THE PROBLEM => Restate every entry verbatim; drop the pictures.

SOURCE MATERIAL =>
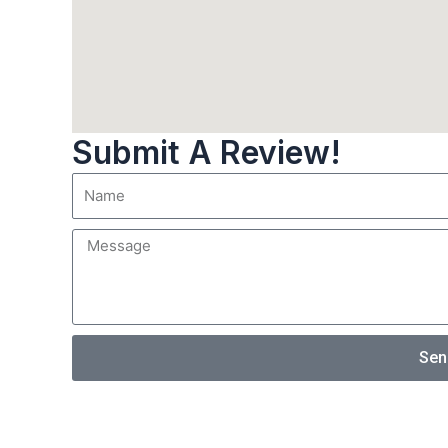
Submit A Review!
Sen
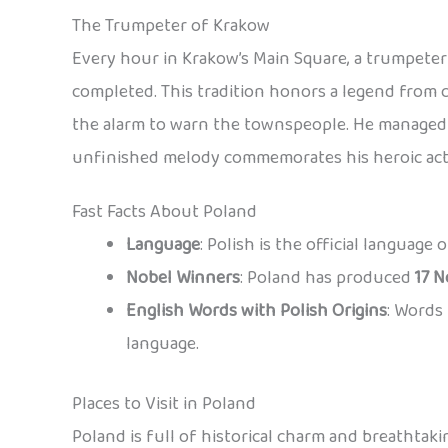
The Trumpeter of Krakow
Every hour in Krakow’s Main Square, a trumpeter 
completed. This tradition honors a legend from 
the alarm to warn the townspeople. He managed t
unfinished melody commemorates his heroic act
Fast Facts About Poland
Language
: Polish is the official language
Nobel Winners
: Poland has produced
17 N
English Words with Polish Origins
: Words 
language.
Places to Visit in Poland
Poland is full of historical charm and breathtaki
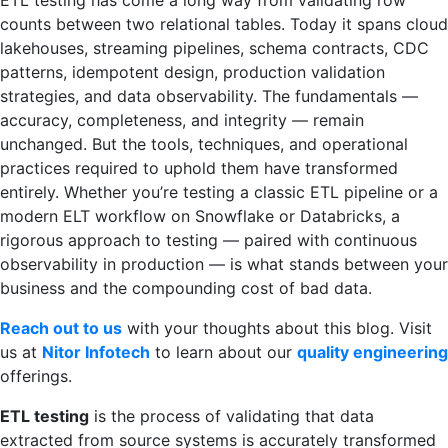
ETL testing has come a long way from validating row
counts between two relational tables. Today it spans cloud
lakehouses, streaming pipelines, schema contracts, CDC
patterns, idempotent design, production validation
strategies, and data observability. The fundamentals —
accuracy, completeness, and integrity — remain
unchanged. But the tools, techniques, and operational
practices required to uphold them have transformed
entirely. Whether you’re testing a classic ETL pipeline or a
modern ELT workflow on Snowflake or Databricks, a
rigorous approach to testing — paired with continuous
observability in production — is what stands between your
business and the compounding cost of bad data.
Reach out to us
with your thoughts about this blog. Visit
us at
Nitor Infotech
to learn about our
quality engineering
offerings.
ETL testing
is the process of validating that data
extracted from source systems is accurately transformed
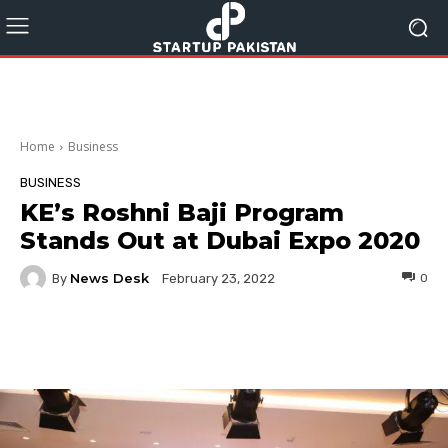
Home
Business
BUSINESS
KE’s Roshni Baji Program
Stands Out at Dubai Expo 2020
News Desk
By
0
February 23, 2022
Facebook
Twitter
Pinterest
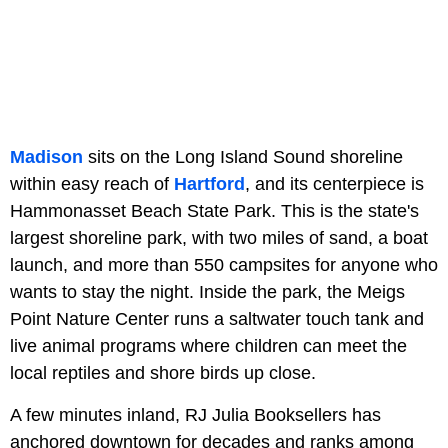
Madison
sits on the Long Island Sound shoreline
within easy reach of
Hartford
, and its centerpiece is
Hammonasset Beach State Park. This is the state's
largest shoreline park, with two miles of sand, a boat
launch, and more than 550 campsites for anyone who
wants to stay the night. Inside the park, the Meigs
Point Nature Center runs a saltwater touch tank and
live animal programs where children can meet the
local reptiles and shore birds up close.
A few minutes inland, RJ Julia Booksellers has
anchored downtown for decades and ranks among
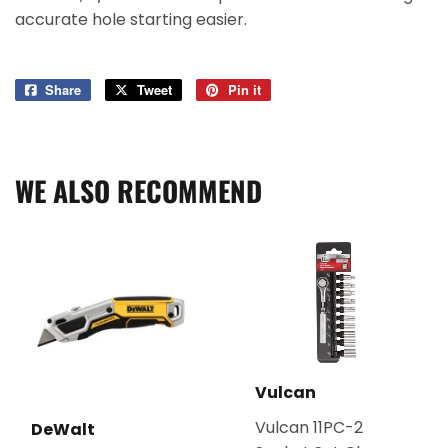
accurate hole starting easier.
Share
Share
Tweet
Tweet
Pin it
Pin
on
on
on
Facebook
Twitter
Pinterest
WE ALSO RECOMMEND
Vulcan
Vulcan 11PC-2
DeWalt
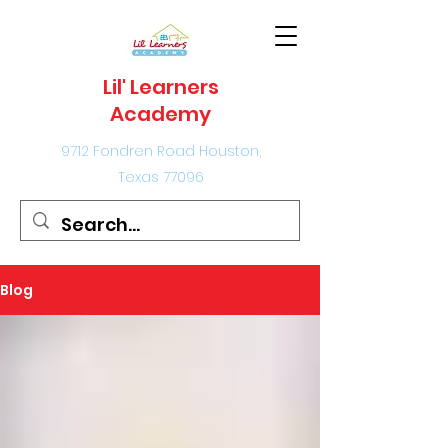
Lil' Learners
Academy
9712 Fondren Road Houston,
Texas 77096
Blog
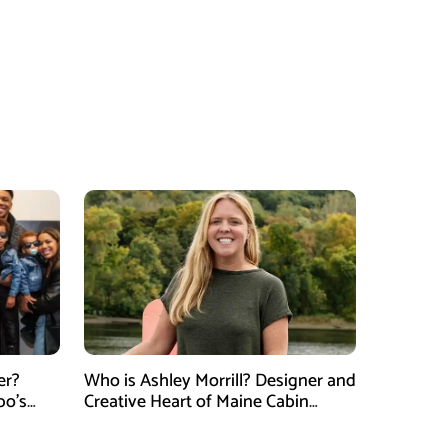
er?
Who is Ashley Morrill? Designer and
po’s
Creative Heart of Maine Cabin
tner of
Masters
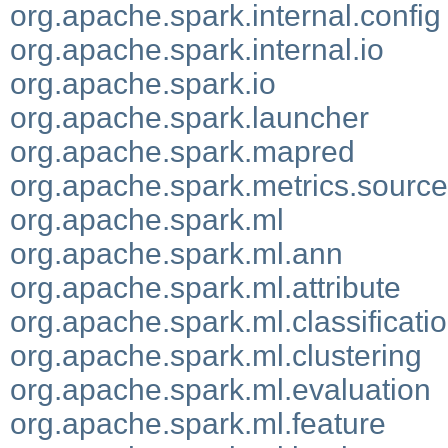
org.apache.spark.internal.config
org.apache.spark.internal.io
org.apache.spark.io
org.apache.spark.launcher
org.apache.spark.mapred
org.apache.spark.metrics.source
org.apache.spark.ml
org.apache.spark.ml.ann
org.apache.spark.ml.attribute
org.apache.spark.ml.classificati
org.apache.spark.ml.clustering
org.apache.spark.ml.evaluation
org.apache.spark.ml.feature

TASK ANSWER =>
Submit A Review!
Sen
The Trumpeter of Krakow
Every hour in Krakow’s Main Square, a trumpeter 
completed. This tradition honors a legend from 
the alarm to warn the townspeople. He managed t
unfinished melody commemorates his heroic act
Fast Facts About Poland
Language
: Polish is the official language
Nobel Winners
: Poland has produced
17 N
English Words with Polish Origins
: Words 
language.
Places to Visit in Poland
Poland is full of historical charm and breathtaki
ETL testing has come a long way from validating row
counts between two relational tables. Today it spans cloud
lakehouses, streaming pipelines, schema contracts, CDC
patterns, idempotent design, production validation
strategies, and data observability. The fundamentals —
accuracy, completeness, and integrity — remain
unchanged. But the tools, techniques, and operational
practices required to uphold them have transformed
entirely. Whether you’re testing a classic ETL pipeline or a
modern ELT workflow on Snowflake or Databricks, a
rigorous approach to testing — paired with continuous
observability in production — is what stands between your
business and the compounding cost of bad data.
Reach out to us
with your thoughts about this blog. Visit
us at
Nitor Infotech
to learn about our
quality engineering
offerings.
ETL testing
is the process of validating that data
extracted from source systems is accurately transformed
Home
Business
BUSINESS
KE’s Roshni Baji Program
Stands Out at Dubai Expo 2020
News Desk
By
0
February 23, 2022
Facebook
Twitter
Pinterest
Madison
sits on the Long Island Sound shoreline
within easy reach of
Hartford
, and its centerpiece is
Hammonasset Beach State Park. This is the state's
largest shoreline park, with two miles of sand, a boat
launch, and more than 550 campsites for anyone who
wants to stay the night. Inside the park, the Meigs
Point Nature Center runs a saltwater touch tank and
live animal programs where children can meet the
local reptiles and shore birds up close.
A few minutes inland, RJ Julia Booksellers has
anchored downtown for decades and ranks among
accurate hole starting easier.
Share
Share
Tweet
Tweet
Pin it
Pin
on
on
on
Facebook
Twitter
Pinterest
WE ALSO RECOMMEND
Vulcan
Vulcan 11PC-2
DeWalt
Lil' Learners
Academy
9712 Fondren Road Houston,
Texas 77096
Blog
er?
Who is Ashley Morrill? Designer and
po’s
Creative Heart of Maine Cabin
tner of
Masters
org.apache.spark.internal.config
org.apache.spark.internal.io
org.apache.spark.io
org.apache.spark.launcher
org.apache.spark.mapred
org.apache.spark.metrics.source
org.apache.spark.ml
org.apache.spark.ml.ann
org.apache.spark.ml.attribute
org.apache.spark.ml.classificati
org.apache.spark.ml.clustering
org.apache.spark.ml.evaluation
org.apache.spark.ml.feature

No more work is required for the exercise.